Kisah Puluhan Anak SD Tegalsari Bukit Menoreh Hadapi UTS Lewati Hutan: Tidak ada Meja, Duduk Lesehan
Sejak Senin, 14 September 2020, rumah Sumardi kedatangan belasan pelajar SD Negeri Tegalsari untuk belajar bersama
Mengerjakan ujian secara berkelompok di rumah warga menjadi salah satu cara.
Mereka mesti mengenakan seragam, mengikuti protokol kesehatan, duduk berjarak, dan membawa peralatan sekolah sendiri, tidak saling meminjam.
Estuti mengungkapkan, sekolahnya menyelenggarakan ujian tidak dengan memanfaatkan daring, tetapi ujian manual atau mengisi di lembar soal.
Anak-anak sekolahnya sudah tahu kapan waktu ujian dan tempat penyelenggaraannya.
Mereka datang dari balik hutan dan kebun lebat pohon kayu keras.
Karena rampat dan jauh dari modernisasi kota, suasananya seperti dalam hutan saja. Sepi dan dingin. Mereka datang dari berbagai lokasi. Jaraknya beragam, dekat dan jauh.
Ada yang naik sepeda, ada pula yang jalan kaki. Ada yang cuma 200 meter, ada juga yang hingga 1 km.

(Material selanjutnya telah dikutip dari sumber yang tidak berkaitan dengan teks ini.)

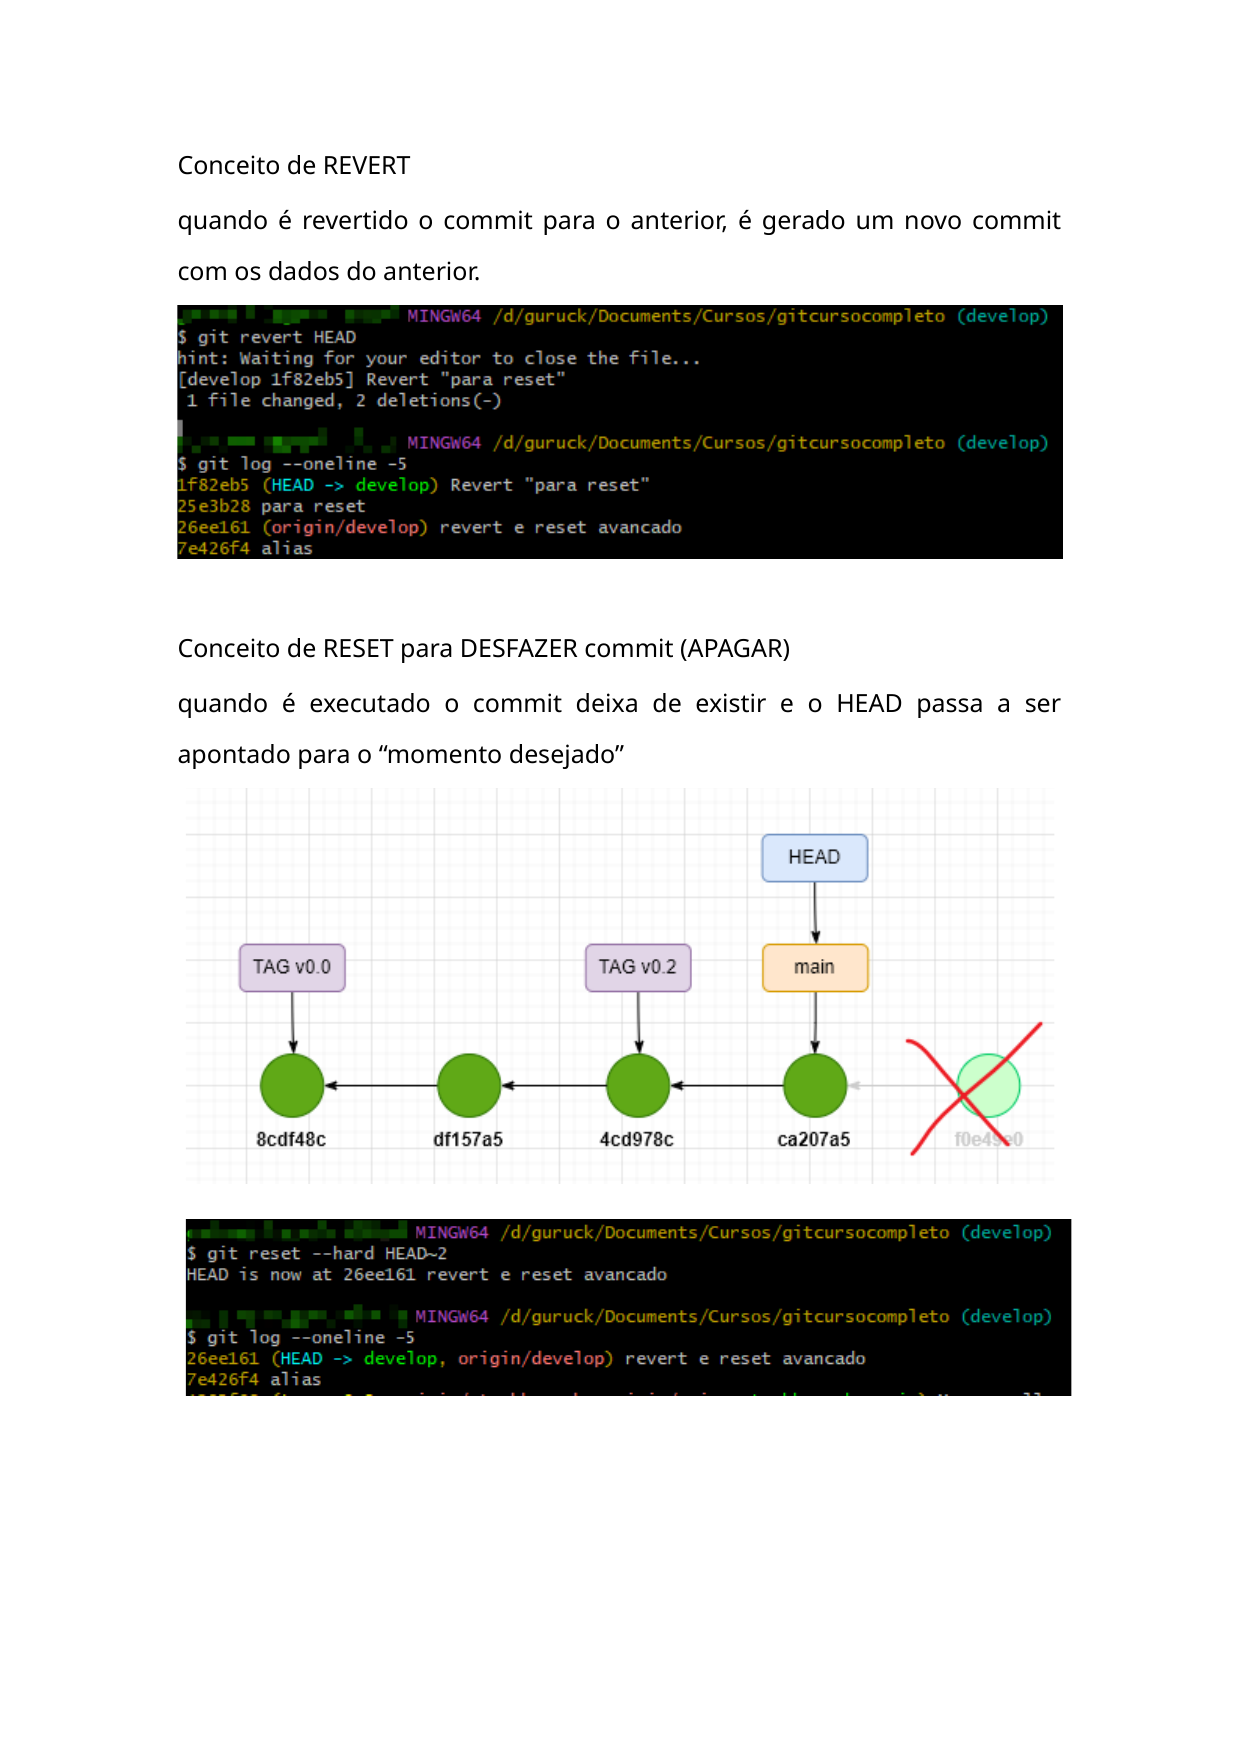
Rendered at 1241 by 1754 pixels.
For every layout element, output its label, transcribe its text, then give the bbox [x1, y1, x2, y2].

title quando é revertido o commit para o anterior, é gerado um novo commit com os dados do anterior. [177, 203, 1063, 288]
title quando é executado o commit deixa de existir e o HEAD passa a ser apontado para o “momento desejado” [177, 686, 1063, 771]
picture [185, 1219, 1072, 1396]
picture [185, 788, 1055, 1184]
picture [177, 305, 1063, 559]
title Conceito de REVERT [177, 148, 1063, 182]
title Conceito de RESET para DESFAZER commit (APAGAR) [177, 631, 1063, 665]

“Paling jauh 20 menit,” kata Estuti.
Kepala Sekolah SD Negeri Tegalsari Chatarina Suparti mengungkapkan, sekolahnya sengaja menyelenggarakan model ujian dalam bentuk kelompok siswa per wilayah.
Sekolah membuka delapan pos. Pos ini sebenarnya rumah warga, dan diawasi guru maupun pemilik rumah.

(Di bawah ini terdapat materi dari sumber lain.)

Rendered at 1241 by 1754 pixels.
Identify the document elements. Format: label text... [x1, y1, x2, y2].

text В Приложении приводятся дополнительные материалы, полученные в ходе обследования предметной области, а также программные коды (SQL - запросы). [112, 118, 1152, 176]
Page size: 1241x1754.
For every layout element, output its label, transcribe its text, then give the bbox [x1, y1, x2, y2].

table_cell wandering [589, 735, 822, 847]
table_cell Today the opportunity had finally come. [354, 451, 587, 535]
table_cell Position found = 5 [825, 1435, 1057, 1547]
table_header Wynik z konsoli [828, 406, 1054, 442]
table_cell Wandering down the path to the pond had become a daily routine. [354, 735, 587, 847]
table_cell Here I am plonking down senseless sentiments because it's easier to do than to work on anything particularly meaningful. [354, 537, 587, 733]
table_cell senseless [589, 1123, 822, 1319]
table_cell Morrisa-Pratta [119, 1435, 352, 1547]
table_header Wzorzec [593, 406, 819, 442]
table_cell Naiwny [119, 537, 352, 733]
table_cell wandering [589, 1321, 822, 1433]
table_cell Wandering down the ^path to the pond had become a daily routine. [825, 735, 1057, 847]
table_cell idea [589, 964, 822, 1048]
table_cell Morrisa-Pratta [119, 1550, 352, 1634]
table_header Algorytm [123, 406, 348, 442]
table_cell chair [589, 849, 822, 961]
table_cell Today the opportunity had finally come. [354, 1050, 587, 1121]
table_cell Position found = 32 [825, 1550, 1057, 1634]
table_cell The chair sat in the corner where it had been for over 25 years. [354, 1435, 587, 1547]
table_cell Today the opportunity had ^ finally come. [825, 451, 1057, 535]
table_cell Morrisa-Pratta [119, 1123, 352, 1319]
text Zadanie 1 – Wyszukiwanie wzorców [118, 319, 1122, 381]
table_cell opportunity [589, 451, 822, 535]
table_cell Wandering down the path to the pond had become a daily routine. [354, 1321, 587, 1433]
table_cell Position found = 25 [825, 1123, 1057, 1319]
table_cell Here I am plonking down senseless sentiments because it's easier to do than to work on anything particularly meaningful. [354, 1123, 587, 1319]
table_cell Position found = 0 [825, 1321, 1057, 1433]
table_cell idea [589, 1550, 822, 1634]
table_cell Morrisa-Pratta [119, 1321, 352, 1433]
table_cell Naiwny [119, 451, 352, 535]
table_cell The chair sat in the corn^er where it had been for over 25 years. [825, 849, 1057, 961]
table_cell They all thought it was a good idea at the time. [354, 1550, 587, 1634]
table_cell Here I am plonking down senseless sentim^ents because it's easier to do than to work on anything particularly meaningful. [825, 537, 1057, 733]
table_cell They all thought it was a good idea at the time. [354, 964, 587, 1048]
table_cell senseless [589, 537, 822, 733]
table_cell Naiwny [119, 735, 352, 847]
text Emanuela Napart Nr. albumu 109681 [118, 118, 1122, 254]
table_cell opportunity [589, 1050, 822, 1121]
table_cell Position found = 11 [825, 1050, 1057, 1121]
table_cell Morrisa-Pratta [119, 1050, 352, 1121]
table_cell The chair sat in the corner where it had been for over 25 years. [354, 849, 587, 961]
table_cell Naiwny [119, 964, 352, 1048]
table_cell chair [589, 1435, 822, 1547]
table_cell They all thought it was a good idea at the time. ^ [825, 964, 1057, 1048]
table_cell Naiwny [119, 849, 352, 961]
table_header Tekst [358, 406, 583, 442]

Tiap pos melayani 8-15 anak. Total siswanya ada 84 orang.
“Proses pembuatan soal di tingkat kapanewon, soal sama untuk semua sekolah, lantas master didistribusi ke berbagai sekolah. Dalam hal teknis pelaksanaan PTS, sekolah melaksanakan berdasarkan kebijakan masing-masing,” kata Chatarina.
Pos itu sendiri ada yang rumah guru hingga rumah dari orangtua murid. Kekerabatan dan kekeluargaan mendasari penerimaan warga.
Warga tidak menolak penyelenggaraan ujian di rumah dan memberi kesempatan. Kendalanya hanya soal fasilitas yang terbatas.
Anak harus membawa peralatan sendiri, hanya tersedia kursi, tetapi tanpa meja, bahkan ada yang cuma lesehan.